Posted: March 3rd, 2011 | Author: Erica | Filed under: Advertising, Branding & Retail, Social Media Marketing | Tags: permanent record, privacy, retail, sharing, Storify, tweets | Comments OffDoes the no-photography-in-malls thing make any sense in 2011?
InsightExpress reported in July 2010 (so, a long freakin’ time ago) that 82% of consumers use their phones while shopping. If citizen marketer-types want to spread your brand, for goodness’ sake, let—if not facilitate, if not encourage—them.
Ian makes a pretty solid point. Beyond the marketing value of social brand promotion, new technologies like barcode reading are going to have trouble gaining traction if the staff rush you out the door whenever you whip out your phone.
B&BW has over 1.5 million Facebook fans, so they’re doing just fine in social media (though fan photos skew towards shots of girl’s bathrooms, ew.) The mall security mentality is just a legacy thing that should be rethought and a more sociable photography policy communicated to retail staff.
Storify scared me
I put the above together with Storify, which is a snappy way to assemble a Twitter conversation. Speed ultimately depends on the verbosity of your acquaintances; thank god for dated tweets.
You’ll note it’s not a published story, just an image. I got too scared to pull the pin and “publish” once my tale was ready to roll.
What does “publish” mean? Where is it going to go? (On Storify? Automatically tweeted? On my permanent record?) Will it phone Neil & Ian and tell them what I’ve done (I think so)?

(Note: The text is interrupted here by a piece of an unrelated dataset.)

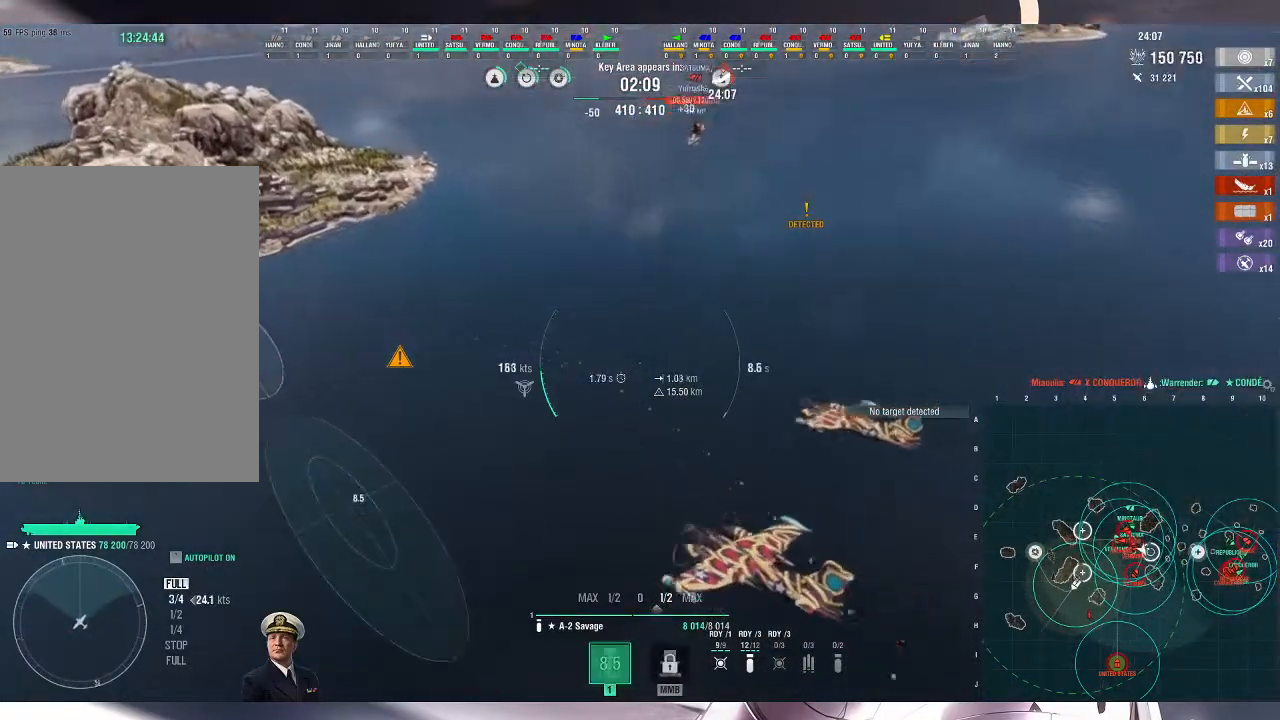
{"keys": ["d", "s"], "mouse": [], "events": []}
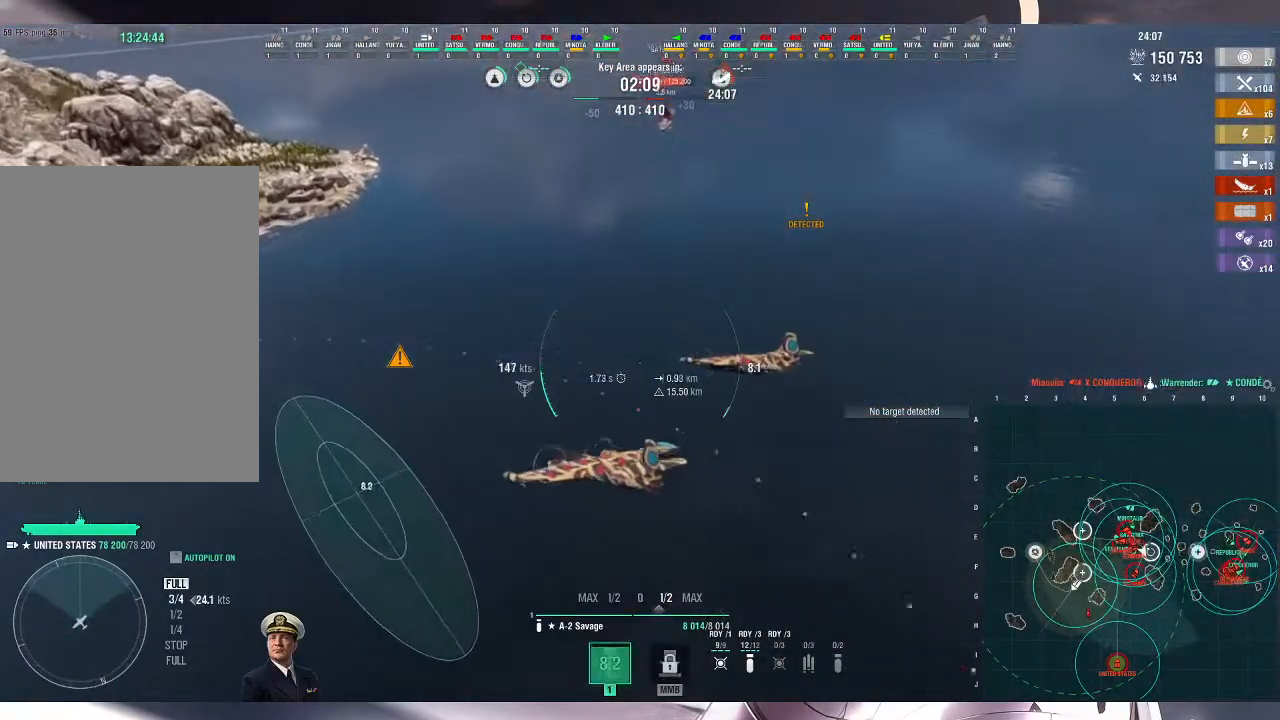
{"keys": ["d", "s"], "mouse": [], "events": []}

I love the—I’m not going to say curatorial, but you know what I mean—functionality of Storify, but I’m pulling back from charging everything on the privacy concerns credit card these days.
Even the FAQ sounded a shade ominous. Storify’s product wouldn’t work very well if tweets disappear, so I get why they need to do this, but today at least I felt like the whole thing was getting too serious.
I’m a tweet deleter, but that may no longer be a valid butt-covering strategy. Take note.